What to work on: Give back only the lines in the records below from the one with "#bcbcbc; stroke-width: 4.5" to the one with "421,24 420,47 413,47", both inclusive, word for word.

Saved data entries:
*-*-*

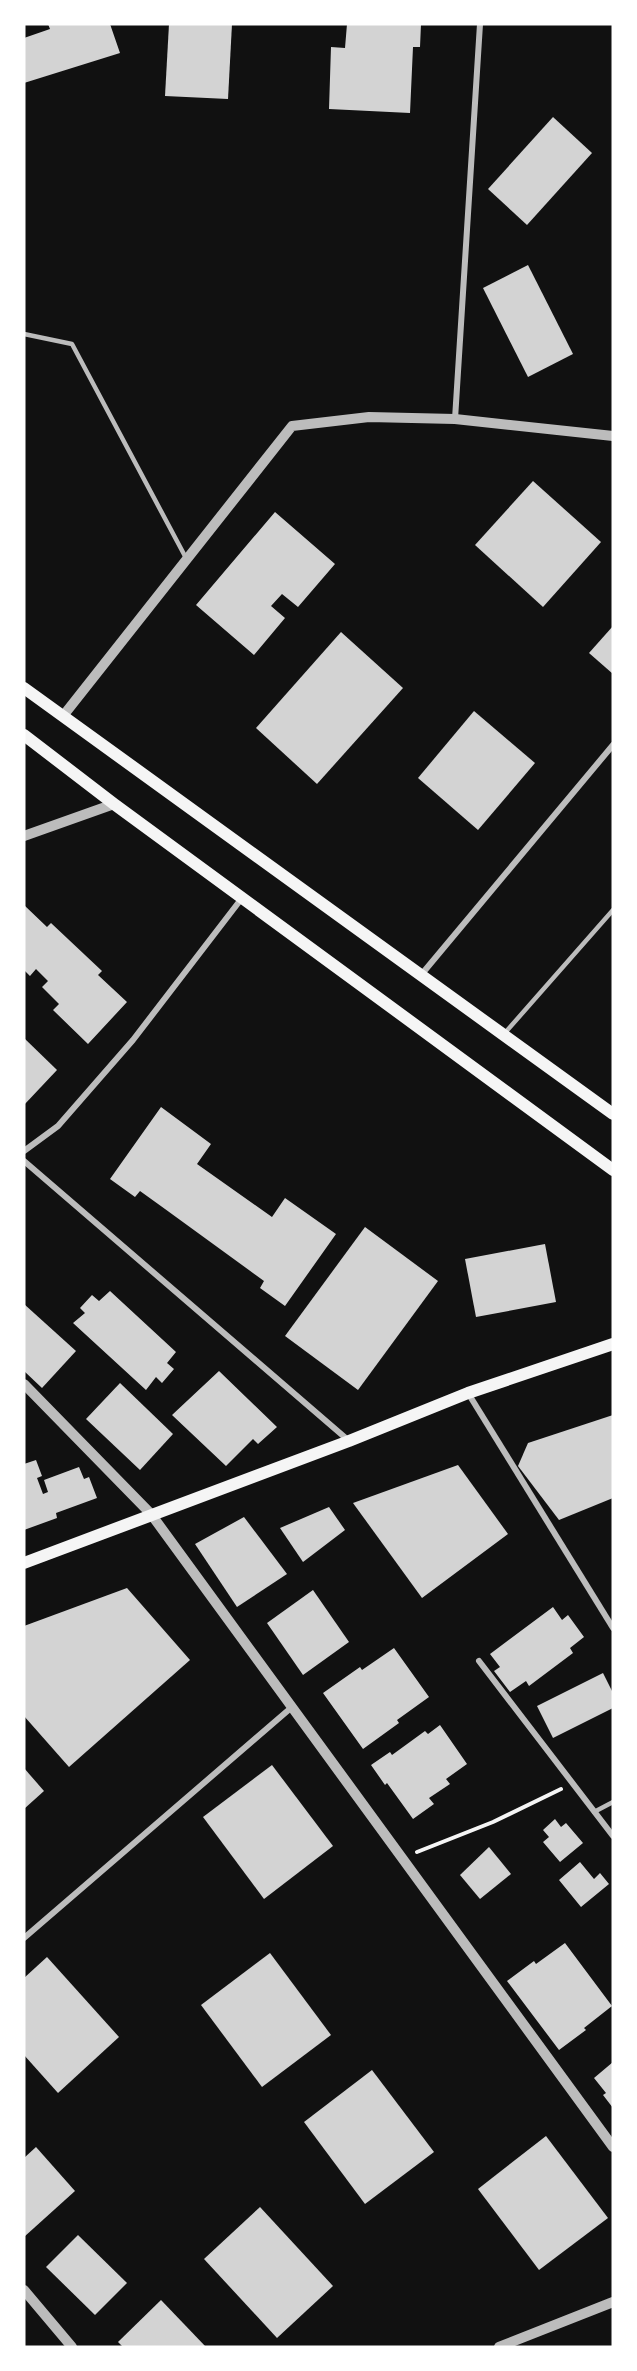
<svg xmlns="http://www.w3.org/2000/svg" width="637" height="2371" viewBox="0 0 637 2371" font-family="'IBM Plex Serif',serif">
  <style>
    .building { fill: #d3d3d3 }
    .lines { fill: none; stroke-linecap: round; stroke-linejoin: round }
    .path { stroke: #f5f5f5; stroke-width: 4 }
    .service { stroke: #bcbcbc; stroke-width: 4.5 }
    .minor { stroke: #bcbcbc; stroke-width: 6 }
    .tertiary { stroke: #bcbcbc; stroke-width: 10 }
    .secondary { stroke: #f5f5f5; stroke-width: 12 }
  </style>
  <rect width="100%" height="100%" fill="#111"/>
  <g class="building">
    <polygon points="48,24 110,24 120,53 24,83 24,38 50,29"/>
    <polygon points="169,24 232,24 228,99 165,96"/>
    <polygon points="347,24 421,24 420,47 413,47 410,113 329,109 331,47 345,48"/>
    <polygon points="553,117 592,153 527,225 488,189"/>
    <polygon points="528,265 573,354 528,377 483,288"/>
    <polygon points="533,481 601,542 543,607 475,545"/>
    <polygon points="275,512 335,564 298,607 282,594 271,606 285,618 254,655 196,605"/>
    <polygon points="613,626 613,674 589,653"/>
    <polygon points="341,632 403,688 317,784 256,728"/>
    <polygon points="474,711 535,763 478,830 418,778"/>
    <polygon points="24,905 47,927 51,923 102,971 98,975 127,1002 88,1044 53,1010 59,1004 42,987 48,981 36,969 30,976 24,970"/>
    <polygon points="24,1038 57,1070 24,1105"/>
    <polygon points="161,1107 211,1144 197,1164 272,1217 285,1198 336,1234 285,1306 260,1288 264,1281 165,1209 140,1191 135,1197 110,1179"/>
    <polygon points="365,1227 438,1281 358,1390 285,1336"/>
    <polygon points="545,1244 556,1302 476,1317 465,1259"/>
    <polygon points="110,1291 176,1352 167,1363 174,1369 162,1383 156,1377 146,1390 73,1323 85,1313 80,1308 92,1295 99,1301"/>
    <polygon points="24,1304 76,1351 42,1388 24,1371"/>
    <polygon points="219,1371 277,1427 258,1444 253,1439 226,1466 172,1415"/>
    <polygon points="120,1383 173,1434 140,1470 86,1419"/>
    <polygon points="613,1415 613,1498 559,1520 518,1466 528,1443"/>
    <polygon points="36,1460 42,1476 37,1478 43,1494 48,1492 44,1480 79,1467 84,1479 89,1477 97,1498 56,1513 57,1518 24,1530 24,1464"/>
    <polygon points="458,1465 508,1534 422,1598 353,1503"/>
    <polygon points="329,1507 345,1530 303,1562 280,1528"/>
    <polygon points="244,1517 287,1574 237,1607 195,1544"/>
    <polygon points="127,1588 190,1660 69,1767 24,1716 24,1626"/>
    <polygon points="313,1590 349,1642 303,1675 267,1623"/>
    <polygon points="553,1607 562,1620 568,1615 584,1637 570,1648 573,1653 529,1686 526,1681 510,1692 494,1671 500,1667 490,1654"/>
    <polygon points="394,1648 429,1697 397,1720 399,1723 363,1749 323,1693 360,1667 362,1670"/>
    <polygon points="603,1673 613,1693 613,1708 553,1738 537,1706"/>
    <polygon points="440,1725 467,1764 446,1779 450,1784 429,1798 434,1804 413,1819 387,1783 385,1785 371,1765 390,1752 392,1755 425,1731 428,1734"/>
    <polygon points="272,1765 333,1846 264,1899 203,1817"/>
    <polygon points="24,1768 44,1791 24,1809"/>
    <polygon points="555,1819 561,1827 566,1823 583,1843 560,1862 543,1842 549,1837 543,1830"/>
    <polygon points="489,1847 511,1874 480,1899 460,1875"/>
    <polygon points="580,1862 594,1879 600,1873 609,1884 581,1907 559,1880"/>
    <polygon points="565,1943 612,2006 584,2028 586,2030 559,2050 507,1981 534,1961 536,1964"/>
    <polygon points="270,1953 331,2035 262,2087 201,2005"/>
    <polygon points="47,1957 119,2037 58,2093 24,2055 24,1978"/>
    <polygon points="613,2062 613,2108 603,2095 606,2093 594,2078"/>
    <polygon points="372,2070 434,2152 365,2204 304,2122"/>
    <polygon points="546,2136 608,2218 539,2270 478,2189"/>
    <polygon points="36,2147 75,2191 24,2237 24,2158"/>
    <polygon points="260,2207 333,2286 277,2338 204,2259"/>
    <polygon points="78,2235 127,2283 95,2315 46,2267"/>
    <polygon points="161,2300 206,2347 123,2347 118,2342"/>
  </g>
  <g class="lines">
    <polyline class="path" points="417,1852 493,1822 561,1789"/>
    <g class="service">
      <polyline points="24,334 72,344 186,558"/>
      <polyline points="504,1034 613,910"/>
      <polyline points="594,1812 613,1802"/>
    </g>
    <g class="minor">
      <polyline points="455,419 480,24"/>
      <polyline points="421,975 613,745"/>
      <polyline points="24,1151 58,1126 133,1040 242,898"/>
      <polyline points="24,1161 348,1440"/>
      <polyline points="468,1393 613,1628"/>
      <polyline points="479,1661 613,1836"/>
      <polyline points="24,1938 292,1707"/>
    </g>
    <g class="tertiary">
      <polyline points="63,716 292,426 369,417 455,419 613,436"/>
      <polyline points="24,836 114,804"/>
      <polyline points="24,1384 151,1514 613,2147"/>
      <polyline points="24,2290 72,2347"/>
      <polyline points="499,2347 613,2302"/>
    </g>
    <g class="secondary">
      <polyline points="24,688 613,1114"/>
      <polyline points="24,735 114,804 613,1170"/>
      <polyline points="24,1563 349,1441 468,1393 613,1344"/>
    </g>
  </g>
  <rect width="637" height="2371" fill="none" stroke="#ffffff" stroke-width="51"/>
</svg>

*-*-*

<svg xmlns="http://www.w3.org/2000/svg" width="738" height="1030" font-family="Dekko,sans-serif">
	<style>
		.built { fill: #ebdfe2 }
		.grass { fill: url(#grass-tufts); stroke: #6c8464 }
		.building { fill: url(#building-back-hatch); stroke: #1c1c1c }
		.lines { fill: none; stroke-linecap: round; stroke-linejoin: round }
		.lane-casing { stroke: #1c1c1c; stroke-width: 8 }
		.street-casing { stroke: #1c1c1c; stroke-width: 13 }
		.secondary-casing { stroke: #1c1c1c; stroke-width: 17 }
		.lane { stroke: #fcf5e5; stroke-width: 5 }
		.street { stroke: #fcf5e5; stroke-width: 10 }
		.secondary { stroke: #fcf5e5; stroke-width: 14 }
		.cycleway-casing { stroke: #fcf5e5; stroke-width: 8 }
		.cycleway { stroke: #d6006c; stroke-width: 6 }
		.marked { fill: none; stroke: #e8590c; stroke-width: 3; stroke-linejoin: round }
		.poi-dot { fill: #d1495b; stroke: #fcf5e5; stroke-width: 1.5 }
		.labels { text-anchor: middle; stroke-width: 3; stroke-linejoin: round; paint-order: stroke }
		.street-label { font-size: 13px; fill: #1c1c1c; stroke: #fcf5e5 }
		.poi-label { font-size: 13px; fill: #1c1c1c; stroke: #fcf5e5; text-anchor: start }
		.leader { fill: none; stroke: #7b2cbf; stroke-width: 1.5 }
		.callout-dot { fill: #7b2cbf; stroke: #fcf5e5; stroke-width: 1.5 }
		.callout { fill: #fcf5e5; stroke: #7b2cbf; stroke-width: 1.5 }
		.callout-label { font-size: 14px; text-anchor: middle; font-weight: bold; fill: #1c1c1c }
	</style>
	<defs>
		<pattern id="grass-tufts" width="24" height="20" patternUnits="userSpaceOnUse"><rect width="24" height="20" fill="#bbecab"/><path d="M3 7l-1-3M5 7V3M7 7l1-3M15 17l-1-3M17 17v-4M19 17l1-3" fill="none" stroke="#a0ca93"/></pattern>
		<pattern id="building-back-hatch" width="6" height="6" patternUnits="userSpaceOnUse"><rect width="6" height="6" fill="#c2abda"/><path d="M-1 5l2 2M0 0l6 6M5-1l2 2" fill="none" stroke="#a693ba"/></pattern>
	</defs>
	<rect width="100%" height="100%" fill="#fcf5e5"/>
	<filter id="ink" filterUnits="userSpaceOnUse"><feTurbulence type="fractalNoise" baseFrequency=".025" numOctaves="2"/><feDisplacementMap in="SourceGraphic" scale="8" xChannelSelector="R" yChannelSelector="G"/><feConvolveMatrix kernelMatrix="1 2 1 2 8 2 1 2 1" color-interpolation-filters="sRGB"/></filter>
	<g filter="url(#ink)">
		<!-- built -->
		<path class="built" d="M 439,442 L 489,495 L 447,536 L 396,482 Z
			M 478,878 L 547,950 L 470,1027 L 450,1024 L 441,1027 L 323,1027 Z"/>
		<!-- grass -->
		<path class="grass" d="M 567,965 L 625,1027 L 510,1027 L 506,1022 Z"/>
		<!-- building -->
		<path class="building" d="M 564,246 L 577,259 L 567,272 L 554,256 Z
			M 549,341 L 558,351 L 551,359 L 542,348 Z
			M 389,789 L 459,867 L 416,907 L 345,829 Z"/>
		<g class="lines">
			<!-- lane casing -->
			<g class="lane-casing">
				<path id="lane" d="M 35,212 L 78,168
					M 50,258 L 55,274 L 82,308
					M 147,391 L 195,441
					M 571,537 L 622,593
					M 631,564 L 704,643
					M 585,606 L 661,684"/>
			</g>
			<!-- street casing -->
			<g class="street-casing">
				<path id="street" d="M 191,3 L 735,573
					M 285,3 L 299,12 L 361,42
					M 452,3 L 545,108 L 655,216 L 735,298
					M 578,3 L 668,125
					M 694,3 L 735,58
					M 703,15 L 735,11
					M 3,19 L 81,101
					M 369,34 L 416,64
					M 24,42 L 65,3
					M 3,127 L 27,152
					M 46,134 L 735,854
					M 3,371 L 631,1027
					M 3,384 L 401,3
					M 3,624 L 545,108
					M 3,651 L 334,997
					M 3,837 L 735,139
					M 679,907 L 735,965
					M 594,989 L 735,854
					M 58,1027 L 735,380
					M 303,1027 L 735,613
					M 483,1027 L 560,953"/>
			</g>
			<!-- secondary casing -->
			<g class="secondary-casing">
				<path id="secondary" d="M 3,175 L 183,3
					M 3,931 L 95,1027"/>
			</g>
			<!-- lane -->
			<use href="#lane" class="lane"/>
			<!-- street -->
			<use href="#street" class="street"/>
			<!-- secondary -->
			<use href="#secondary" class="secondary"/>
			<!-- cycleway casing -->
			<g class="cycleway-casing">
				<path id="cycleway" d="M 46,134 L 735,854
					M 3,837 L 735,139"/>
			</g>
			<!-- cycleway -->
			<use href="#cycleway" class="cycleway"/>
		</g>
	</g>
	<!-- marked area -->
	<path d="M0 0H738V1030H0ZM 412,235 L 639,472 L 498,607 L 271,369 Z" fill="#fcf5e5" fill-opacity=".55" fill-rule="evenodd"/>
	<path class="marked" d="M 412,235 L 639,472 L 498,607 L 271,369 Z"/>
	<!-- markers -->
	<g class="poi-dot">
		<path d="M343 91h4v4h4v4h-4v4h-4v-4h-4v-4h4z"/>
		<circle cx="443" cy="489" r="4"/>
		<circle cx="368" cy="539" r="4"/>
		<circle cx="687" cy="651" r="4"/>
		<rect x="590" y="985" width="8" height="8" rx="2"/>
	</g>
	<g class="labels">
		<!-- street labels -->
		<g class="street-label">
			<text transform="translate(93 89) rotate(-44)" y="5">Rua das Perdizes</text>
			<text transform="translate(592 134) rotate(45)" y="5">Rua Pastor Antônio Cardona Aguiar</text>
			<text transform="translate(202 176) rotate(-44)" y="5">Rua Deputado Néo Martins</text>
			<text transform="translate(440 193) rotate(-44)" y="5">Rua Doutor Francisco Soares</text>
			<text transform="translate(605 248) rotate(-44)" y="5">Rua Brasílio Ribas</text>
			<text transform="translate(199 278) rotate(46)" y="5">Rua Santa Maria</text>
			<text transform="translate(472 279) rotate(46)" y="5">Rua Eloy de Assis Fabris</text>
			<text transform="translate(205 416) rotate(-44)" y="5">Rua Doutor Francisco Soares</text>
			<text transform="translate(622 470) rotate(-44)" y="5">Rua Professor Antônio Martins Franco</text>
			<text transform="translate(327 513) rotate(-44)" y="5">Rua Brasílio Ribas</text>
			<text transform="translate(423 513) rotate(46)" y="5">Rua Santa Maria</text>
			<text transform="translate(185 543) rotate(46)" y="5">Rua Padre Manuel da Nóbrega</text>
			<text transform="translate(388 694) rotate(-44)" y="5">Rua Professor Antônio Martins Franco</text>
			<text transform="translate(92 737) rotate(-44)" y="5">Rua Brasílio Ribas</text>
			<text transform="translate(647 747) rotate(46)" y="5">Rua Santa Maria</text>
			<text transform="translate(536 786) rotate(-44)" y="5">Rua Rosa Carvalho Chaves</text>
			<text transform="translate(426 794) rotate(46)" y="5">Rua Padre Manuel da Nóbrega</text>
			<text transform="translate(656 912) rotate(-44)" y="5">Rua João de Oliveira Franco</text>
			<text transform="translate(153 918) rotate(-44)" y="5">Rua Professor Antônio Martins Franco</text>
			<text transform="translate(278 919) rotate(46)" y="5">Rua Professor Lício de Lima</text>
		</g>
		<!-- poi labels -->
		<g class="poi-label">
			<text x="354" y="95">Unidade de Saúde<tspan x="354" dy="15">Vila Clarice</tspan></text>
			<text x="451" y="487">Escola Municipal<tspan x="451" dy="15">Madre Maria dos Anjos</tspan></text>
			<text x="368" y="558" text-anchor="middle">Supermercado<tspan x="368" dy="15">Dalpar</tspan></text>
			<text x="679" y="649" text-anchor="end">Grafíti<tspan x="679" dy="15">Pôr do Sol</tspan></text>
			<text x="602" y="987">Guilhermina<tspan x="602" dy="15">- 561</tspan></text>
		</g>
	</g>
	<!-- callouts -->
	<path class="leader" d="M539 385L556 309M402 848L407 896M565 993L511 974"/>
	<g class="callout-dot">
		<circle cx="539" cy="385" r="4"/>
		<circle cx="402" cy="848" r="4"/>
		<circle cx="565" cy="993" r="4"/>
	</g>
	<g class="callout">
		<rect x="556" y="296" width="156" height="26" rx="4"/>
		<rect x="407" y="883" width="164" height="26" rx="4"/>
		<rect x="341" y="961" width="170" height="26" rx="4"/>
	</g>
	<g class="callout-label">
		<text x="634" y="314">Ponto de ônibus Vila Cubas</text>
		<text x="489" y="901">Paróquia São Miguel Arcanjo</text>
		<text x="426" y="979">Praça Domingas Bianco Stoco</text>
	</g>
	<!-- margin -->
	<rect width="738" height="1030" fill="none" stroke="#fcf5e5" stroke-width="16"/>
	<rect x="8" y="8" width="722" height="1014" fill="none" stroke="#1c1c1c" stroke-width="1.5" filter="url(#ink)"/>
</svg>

*-*-*

Solution to this problem:
    .service { stroke: #bcbcbc; stroke-width: 4.5 }
    .minor { stroke: #bcbcbc; stroke-width: 6 }
    .tertiary { stroke: #bcbcbc; stroke-width: 10 }
    .secondary { stroke: #f5f5f5; stroke-width: 12 }
  </style>
  <rect width="100%" height="100%" fill="#111"/>
  <g class="building">
    <polygon points="48,24 110,24 120,53 24,83 24,38 50,29"/>
    <polygon points="169,24 232,24 228,99 165,96"/>
    <polygon points="347,24 421,24 420,47 413,47 410,113 329,109 331,47 345,48"/>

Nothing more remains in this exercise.